The process also doesn’t produce waste. On the one hand, you get a bunch of oxygen. On the other, a bunch of metal alloys that it was bound up with. Both of these would be really useful on any future lunar bases or colonies.
Thanks to regolith samples returned from previous lunar missions, we know that oxygen is really quite abundant up there. Between 40 and 45 percent by weight of the regolith is oxygen – by far the most abundant component by weight.
There’s just one big problem.
“This oxygen is an extremely valuable resource, but it is chemically bound in the material as oxides in the form of minerals or glass, and is therefore unavailable for immediate use,” said chemist Beth Lomax from the University of Glasgow in Scotland.
Moon dust before (left) and after (right) the oxygen extraction. (Beth Lomax/University of Glasgow)
Those samples are too valuable to experiment on directly, but having them means we can precisely recreate their consistency using terrestrial materials. This ‘fake’ lunar dirt is called lunar regolith simulant, and Lomax and her team used it for their research.
There have been previous attempts to extract the oxygen from lunar regolith, such as the chemical reduction of iron oxides using hydrogen to produce water, and then electrolysis to separate the hydrogen from the oxygen in the water; or a similar process with methane instead of hydrogen.
But these techniques have either been low-yield, overly complicated, or too hot, requiring such extreme temperatures that the regolith actually melts.
Lomax and colleagues have skipped the chemical reduction step and gone straight to electrolysis of the powdered regolith.
“The processing was performed using a method called molten salt electrolysis. This is the first example of direct powder-to-powder processing of solid lunar regolith simulant that can extract virtually all the oxygen,” Lomax explained.
“Alternative methods of lunar oxygen extraction achieve significantly lower yields, or require the regolith to be melted with extreme temperatures of more than 1,600 degrees Celsius (2,900 F).”
First, the regolith is placed in a mesh-lined basket.
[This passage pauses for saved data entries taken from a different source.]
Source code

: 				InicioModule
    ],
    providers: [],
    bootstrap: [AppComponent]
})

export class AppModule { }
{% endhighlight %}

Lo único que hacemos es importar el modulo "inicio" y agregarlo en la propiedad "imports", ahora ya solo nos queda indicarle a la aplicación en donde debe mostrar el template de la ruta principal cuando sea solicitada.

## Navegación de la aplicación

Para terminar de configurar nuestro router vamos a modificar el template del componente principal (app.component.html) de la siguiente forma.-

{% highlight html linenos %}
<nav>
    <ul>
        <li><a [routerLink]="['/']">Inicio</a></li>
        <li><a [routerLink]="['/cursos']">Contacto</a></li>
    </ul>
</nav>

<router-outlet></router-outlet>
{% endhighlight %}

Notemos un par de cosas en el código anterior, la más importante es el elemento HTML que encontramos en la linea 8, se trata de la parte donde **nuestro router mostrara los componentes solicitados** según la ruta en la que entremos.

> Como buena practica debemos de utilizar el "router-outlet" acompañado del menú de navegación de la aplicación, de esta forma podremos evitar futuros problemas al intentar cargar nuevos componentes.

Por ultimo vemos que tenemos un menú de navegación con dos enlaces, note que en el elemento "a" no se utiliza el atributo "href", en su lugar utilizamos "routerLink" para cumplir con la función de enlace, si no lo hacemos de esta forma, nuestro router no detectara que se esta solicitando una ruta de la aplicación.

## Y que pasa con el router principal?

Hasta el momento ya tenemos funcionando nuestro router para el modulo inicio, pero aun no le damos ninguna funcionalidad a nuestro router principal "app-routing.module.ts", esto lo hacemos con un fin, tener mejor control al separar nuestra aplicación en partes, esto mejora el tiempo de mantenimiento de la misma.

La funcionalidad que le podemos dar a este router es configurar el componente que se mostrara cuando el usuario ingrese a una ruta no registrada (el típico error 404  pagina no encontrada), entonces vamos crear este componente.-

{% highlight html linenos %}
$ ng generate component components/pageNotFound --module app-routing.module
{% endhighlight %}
Calcium chloride – the electrolyte – is added, and the mix is heated to around 950 degrees Celsius, a temperature that doesn’t melt the material. Then, an electrical current is applied. This extracts the oxygen, and migrates the salt to an anode, where it can be easily removed.
It took around 50 hours to extract 96 percent of the oxygen bound up in the regolith sample, but 75 percent of the oxygen lifted in the first 15 hours. Roughly a third of the total oxygen in the sample was detected in off-gas, and the rest was lost, but this is still a vast improvement on the yields of previous techniques.
In addition, the metal left behind is usable – the first time a lunar regolith oxygen extraction technique has produced this result.
“This is the first successful demonstration of solid-state powder-to-powder regolith simulant processing that yields metal alloys as products,” the researchers wrote in their paper.
“Furthermore, the clear separation of various alloy phases, and the apparent depletion of other metallic components, introduces the exciting potential for metal/alloy separation and refining from unbeneficiated lunar regolith.”
There were three main alloy groups in the by-product, sometimes with small amounts of other metals mixed in: iron-aluminium, iron-silicon, and calcium-silicon-aluminium.
This discovery means the technique could still be valuable even if it turns out that oxygen can be extracted from suspected water ice reserves on the Moon.
“This process would give lunar settlers access to oxygen for fuel and life support, as well as a wide range of metal alloys for in-situ manufacturing,” said ESA lunar strategy officer James Carpenter.
The research has been published in Planetary and Space Science.